_DATA UNDER STUDY_:
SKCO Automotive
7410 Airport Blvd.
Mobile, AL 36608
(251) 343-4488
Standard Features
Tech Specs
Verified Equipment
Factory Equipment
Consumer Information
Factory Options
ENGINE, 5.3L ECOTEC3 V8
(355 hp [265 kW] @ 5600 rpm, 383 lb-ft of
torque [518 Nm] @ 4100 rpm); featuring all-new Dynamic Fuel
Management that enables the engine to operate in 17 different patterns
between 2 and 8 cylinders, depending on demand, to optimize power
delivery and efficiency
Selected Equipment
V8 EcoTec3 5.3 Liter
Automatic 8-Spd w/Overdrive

_EXERCISE DESCRIPTION_: The entire listing is to be retyped exactly.

_THE COMPLETED TASK_:
SKCO Automotive
7410 Airport Blvd.
Mobile, AL 36608
(251) 343-4488
Standard Features
Tech Specs
Verified Equipment
Factory Equipment
Consumer Information
Factory Options
ENGINE, 5.3L ECOTEC3 V8
(355 hp [265 kW] @ 5600 rpm, 383 lb-ft of
torque [518 Nm] @ 4100 rpm); featuring all-new Dynamic Fuel
Management that enables the engine to operate in 17 different patterns
between 2 and 8 cylinders, depending on demand, to optimize power
delivery and efficiency
Selected Equipment
V8 EcoTec3 5.3 Liter
Automatic 8-Spd w/Overdrive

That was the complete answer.